The Law Commission inquiry was, however, far from united in its
view. Two of the five members appended a Note of Dissent to the majority report. The dissenters were particularly influenced by an outside working party that had insisted that some legal constraints were necessary for the protection of social harmony. ‘If scurrilous attacks on religious beliefs go unpunished by law,’ the working party suggested, ‘they could embitter strongly held feelings within substantial groups of people, could destroy working relationships between different groups, and where religion and race are intimately bound together could deepen the tensions that already are a disturbing feature in some parts of this country.’ The Note of Dissent proposed the replacement of blasphemy by a new offence that recognized ‘the duty on our citizens, in our society of different races and people of different faiths and of no faith, not purposely to insult or outrage the religious feelings of others’.
In the end both the majority and minority views came to fruition.
The blasphemy law was finally repealed in 2008. But it had already been replaced by a number of laws that secularized the offence of blasphemy.
Two years before the blasphemy law was abolished, parliament had passed the Racial and Religious Hatred Act, which made it an offence to incite hatred against a person on the grounds of their religion. The aim was to extend to Muslims, and other faith groups, the same protection that racial groups, including Sikhs and Jews, possessed under Britain’s various Race Relations Acts. In fact, it was already an offence to perpetrate hate speech. In 1998 the Public Order Act had been amended to make it an offence to ‘display any writing, sign or other visible representation which is threatening, abusive or insulting, within the hearing or sight of a person likely to be caused harassment, alarm or distress’.
Such hate speech laws are now widespread. France, Germany, Canada, New Zealand, Ireland, Sweden, Norway, Brazil and South Africa are among the many nations that ban, in one way or other, and in one context or other, speech that is offensive or incites hatred. Some of these bans are very wide-ranging. Sweden defines hate speech as
statements that threaten or ‘express disrespect’. Canada prohibits the
incitement of hatred against any ‘identifiable group’. In Australia, the
state of Victoria prohibits speech ‘that incites hatred against or serious
contempt for, or involves revulsion or severe ridicule of another on the
grounds of his race or religious beliefs’. Israel bans speech that ‘hurts
religious feelings’. In Holland it is a criminal offence deliberately to
insult a particular group.

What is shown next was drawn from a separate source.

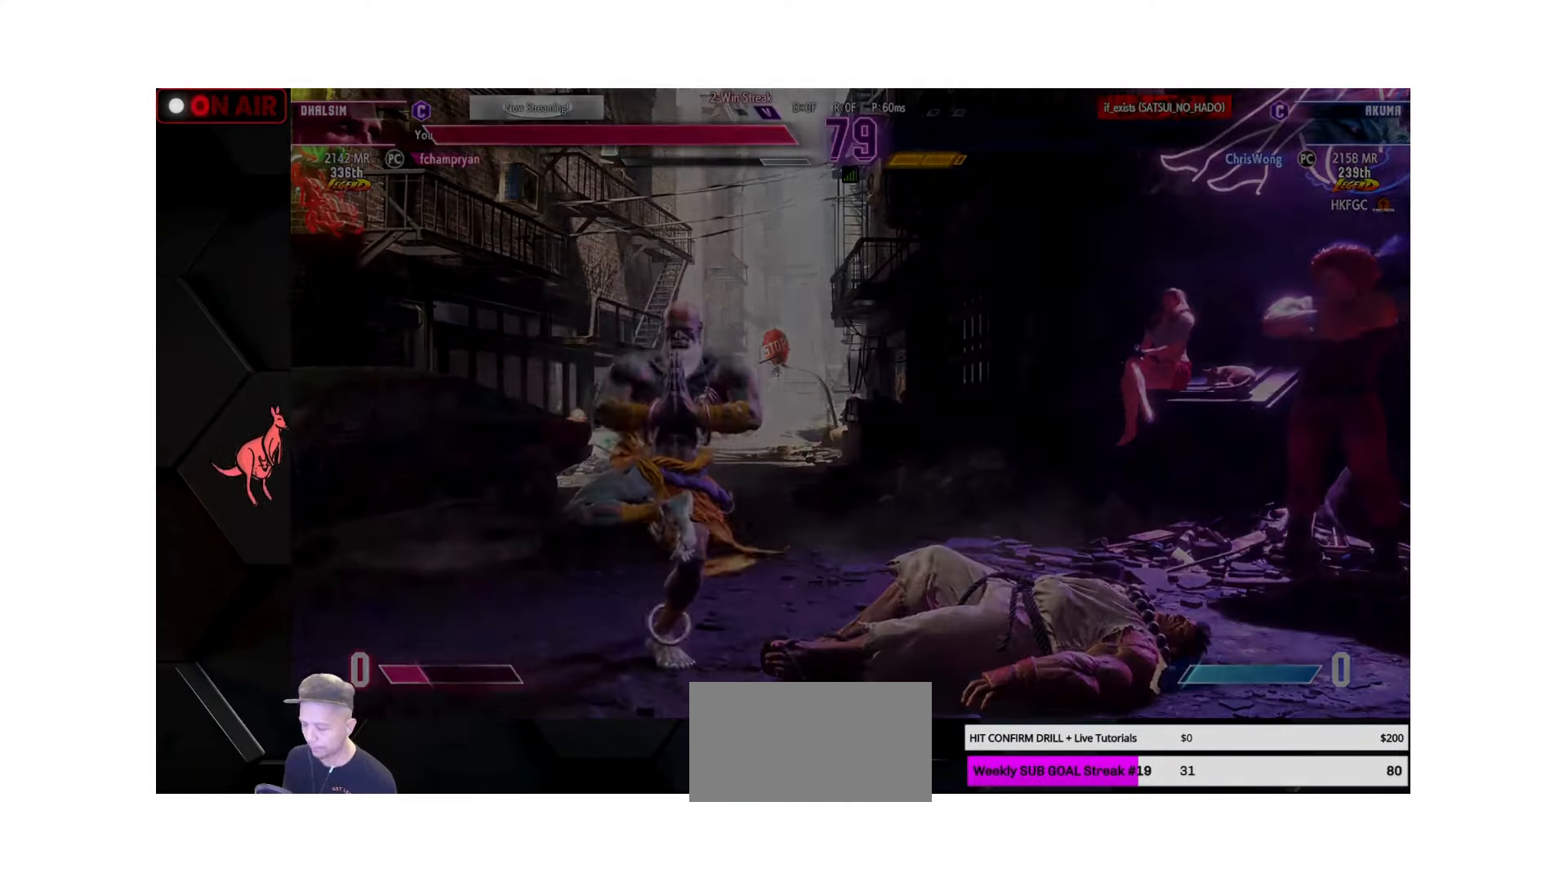
{"buttons": ["CROSS"], "left_stick": "center", "events": [[17, "L2", "up"], [34, "CROSS", "down"], [34, "L2", "down"], [100, "CROSS", "up"], [150, "L2", "up"], [167, "CROSS", "down"], [250, "CROSS", "up"], [317, "CROSS", "down"], [400, "CROSS", "up"], [467, "CROSS", "down"]]}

Germany bans speech that ‘violates the dignity of or maliciously degrades or defames’ a group. In each case the law defines hate speech in a different way. But what is common is the use of the law to expand the boundaries of hate speech.
What is being created through such laws is a new secular notion of
the sacred. The French sociologist Émile Durkheim pointed out that
the most significant aspect of a religion was not the worshipping of a
deity but the carving out of a sacred sphere, a social space that was set apart and protected from being defiled. Traditionally, the sacred was a means by which to ensure that certain institutions, beliefs and practices could not be publicly challenged. Blasphemy laws were simply the most visible of such means. In today’s more secular age, it is culture and identity, rather than simply religion and God, that the law seeks to protect from public assault. Even laws that ostensibly protect faith – such as Britain’s Racial and Religious Hatred Act – are framed in terms of protecting a community’s culture and identity. In today’s world, identity is God, in more ways than one.